4

I see two different formulae.

https://www.comp.nus.edu.sg/~cs5240/lecture/matrix-differentiation-c.pdf

In this slides page 9, the derivative of $Ax$ is $A$.

But in some other documents such as http://faculty.arts.ubc.ca/vmarmer/econ627/vector%20diff.pdf. The derivative is $A^T$.

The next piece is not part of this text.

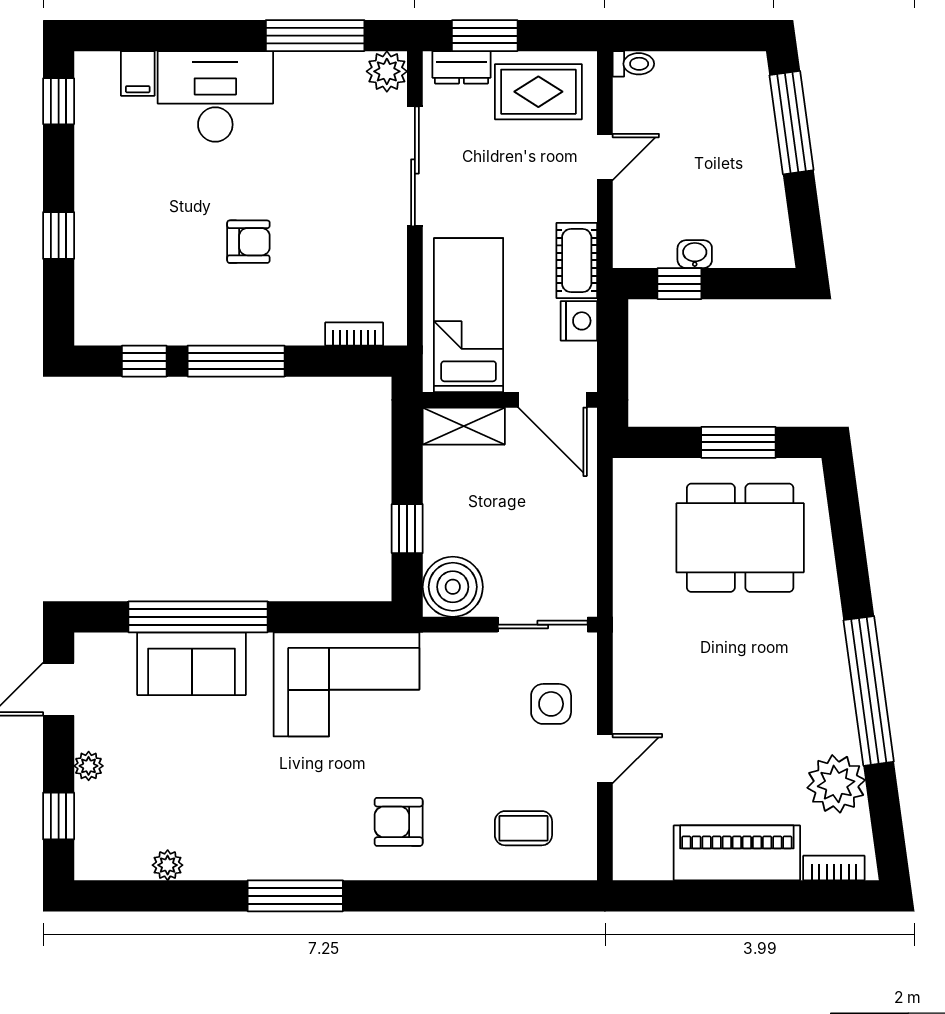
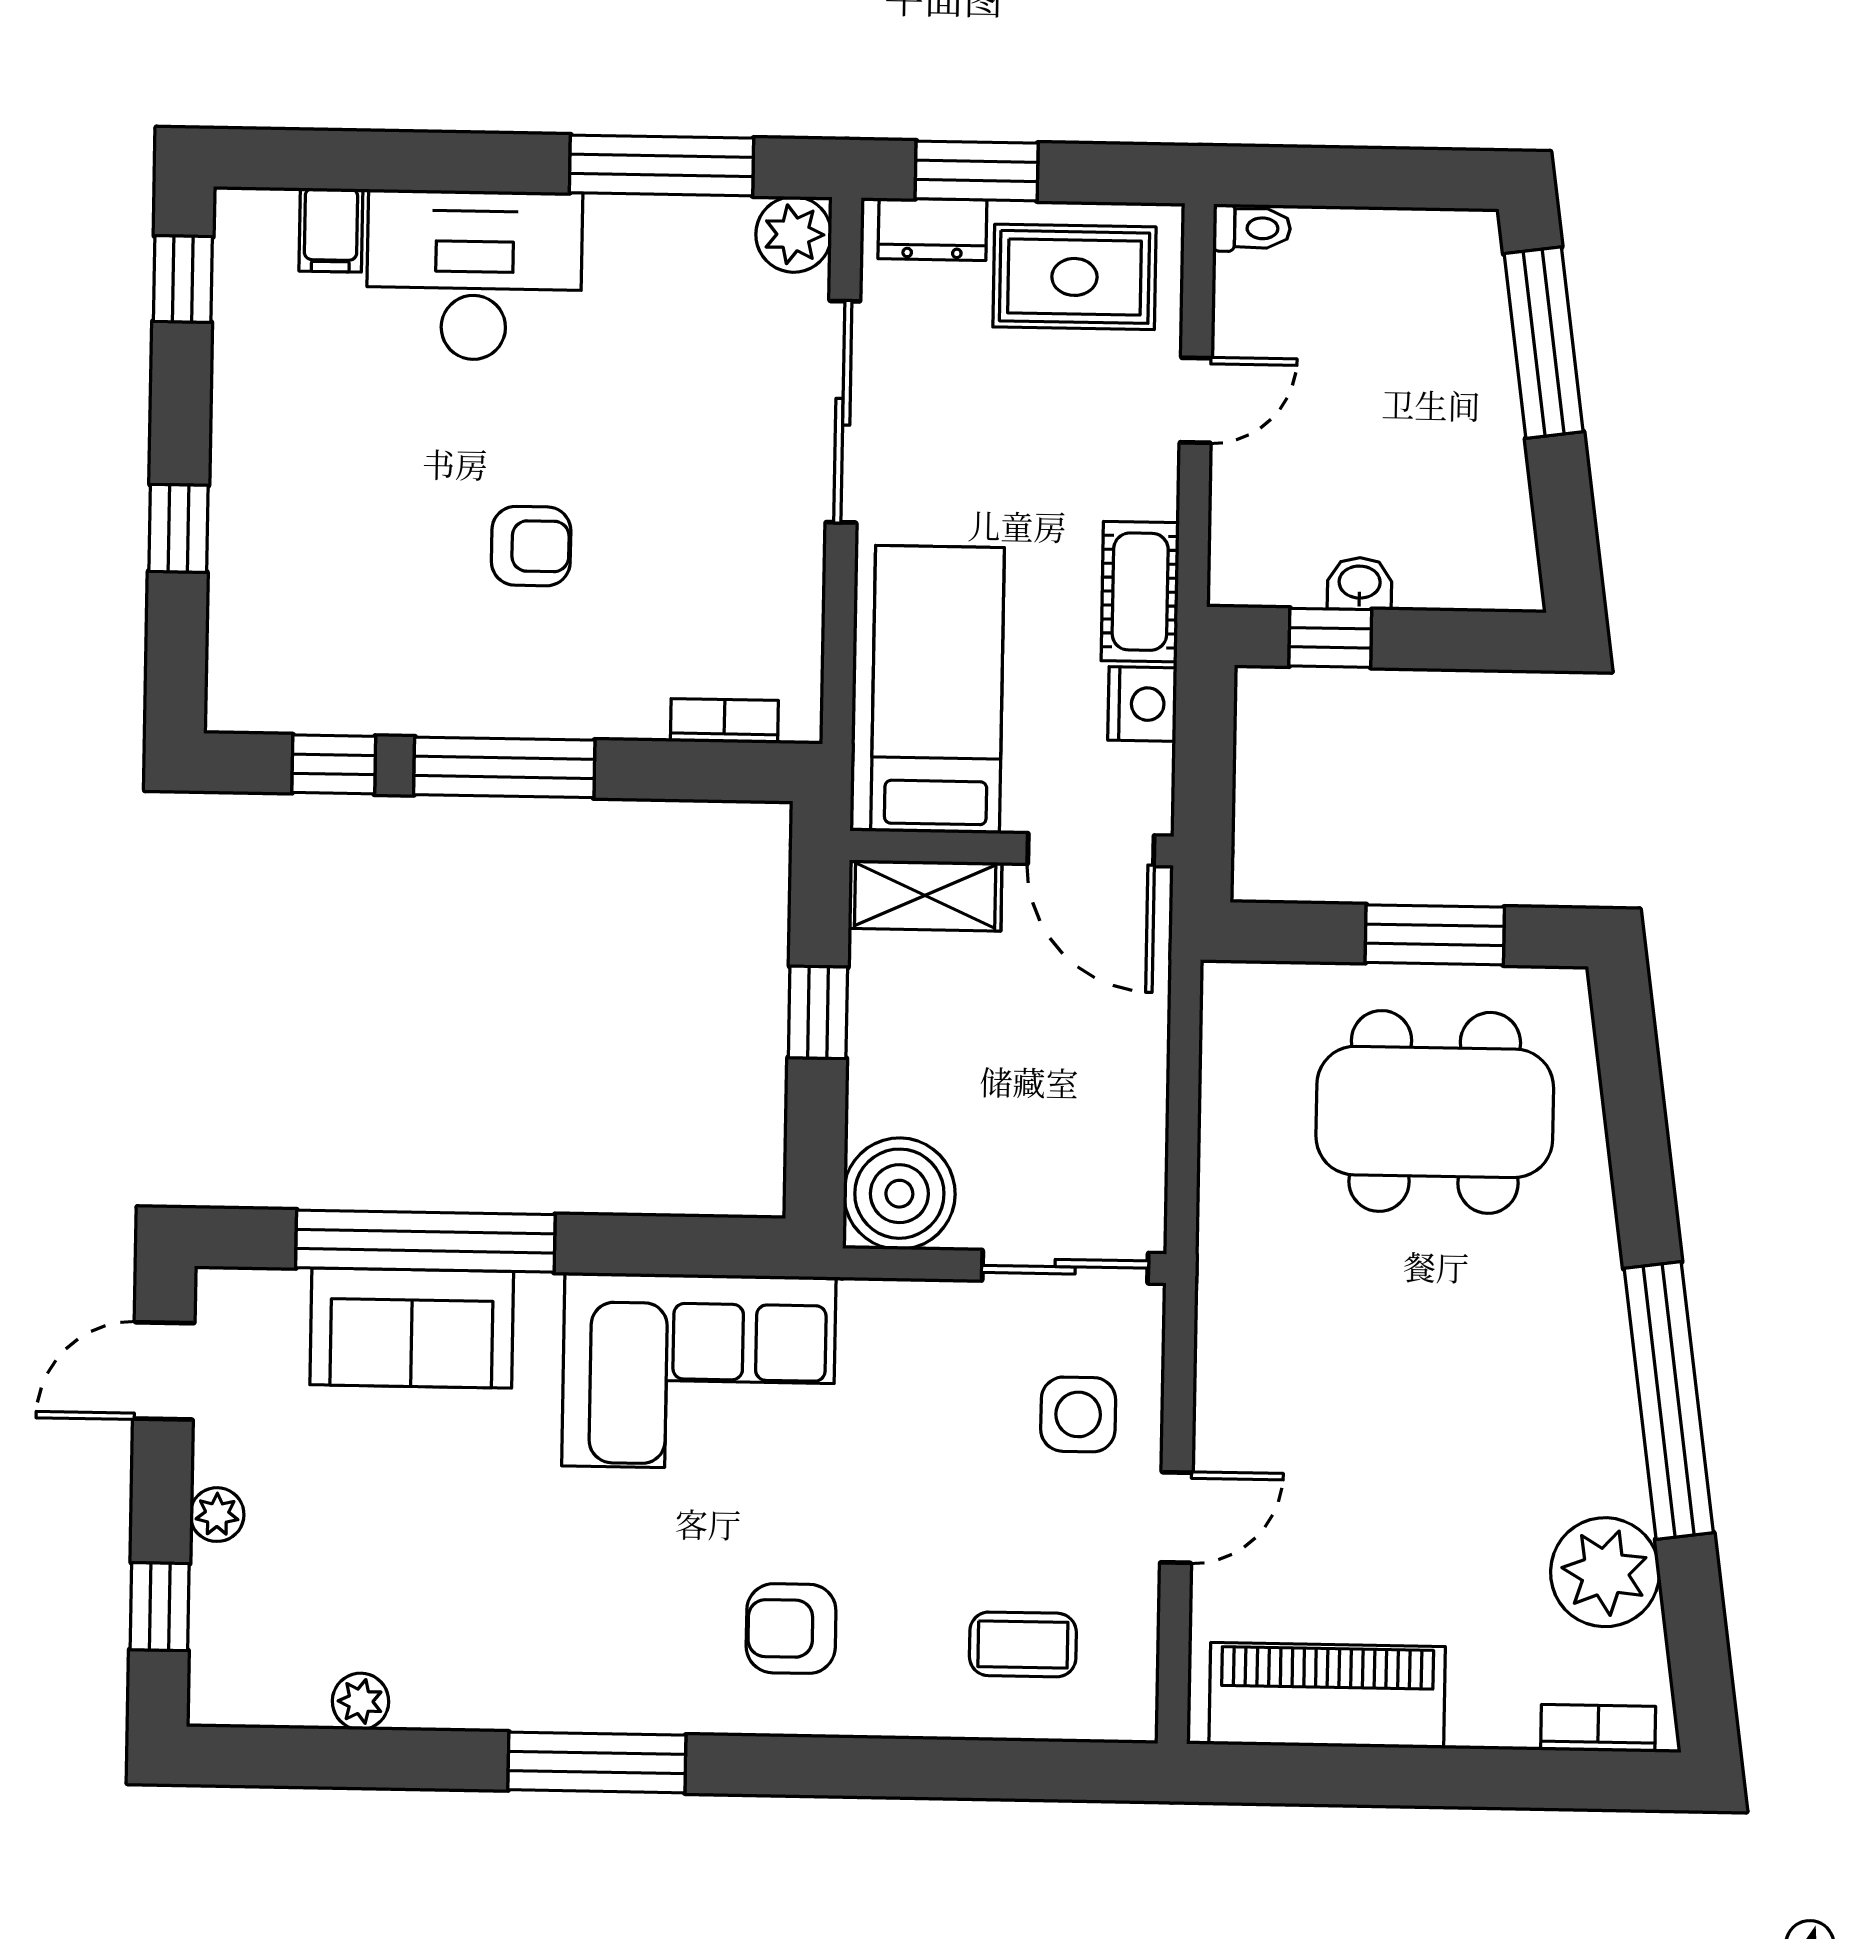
window: (407, 529) -> (818, 1012), moved
piano: (737, 853) -> (1327, 1695), moved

How to properly evaluate the derivative of Ax?

  • 1
    It looks to me like the second document also gives the derivative as $A$. –  Sep 14 '18 at 07:18

3 Answers3

9

Let use the definition by differential

$$f(x_0+\Delta x)=f(x_0)+f'(x_0)\Delta x+o(\Delta x)$$

and by $f(x)=Ax$

$$A(x_0+\Delta x)=Ax_0+A\Delta x$$

therefore $f'(x)=A$.

user
  • 162,563
6

The differential of $f(x)= Ax$ at a point $x_0$ is $Df(x_0)= A$.

This is because

$$\lim_{h\to 0} \frac{\|f(x_0+h) - f(x_0) - Df(x_0)h\|}{\|h\|} = \lim_{h\to 0} \frac{\|A(x_0+h) - Ax_0 - Ah\|}{\|h\|} = 0$$

mechanodroid
  • 47,570
3

Its either, depending on your definition of a derivative. for concreteness suppose $x$ is $n\times 1$ and $A$ is $1\times n$. Then $f(x) =Ax$ is scalar valued, so the derivative $\frac{df}{dx}$ is a gradient vector, but what shape should a gradient vector be? This is answered by choosing how you prefer to state first order taylor approximation (the defining property of a derivative). The first of two choices is

$$ f(x+h) \approx f(x) + \frac{df}{dx}(x)\cdot h$$ i.e. $ f(x+h) \approx f(x) + (\frac{df}{dx})^T h$, which corresponds to $\frac{df}{dx}(x)=A^T$ having the same shape as $h$. The other alternative is to enforce

$$ f(x+h) \approx f(x) + \frac{df}{dx}(x) h $$ which corresponds to $\frac{df}{dx}=A $ having the shape of the transpose of $h$, $1\times n$.

Calvin Khor
  • 36,192
  • 6
  • 47
  • 102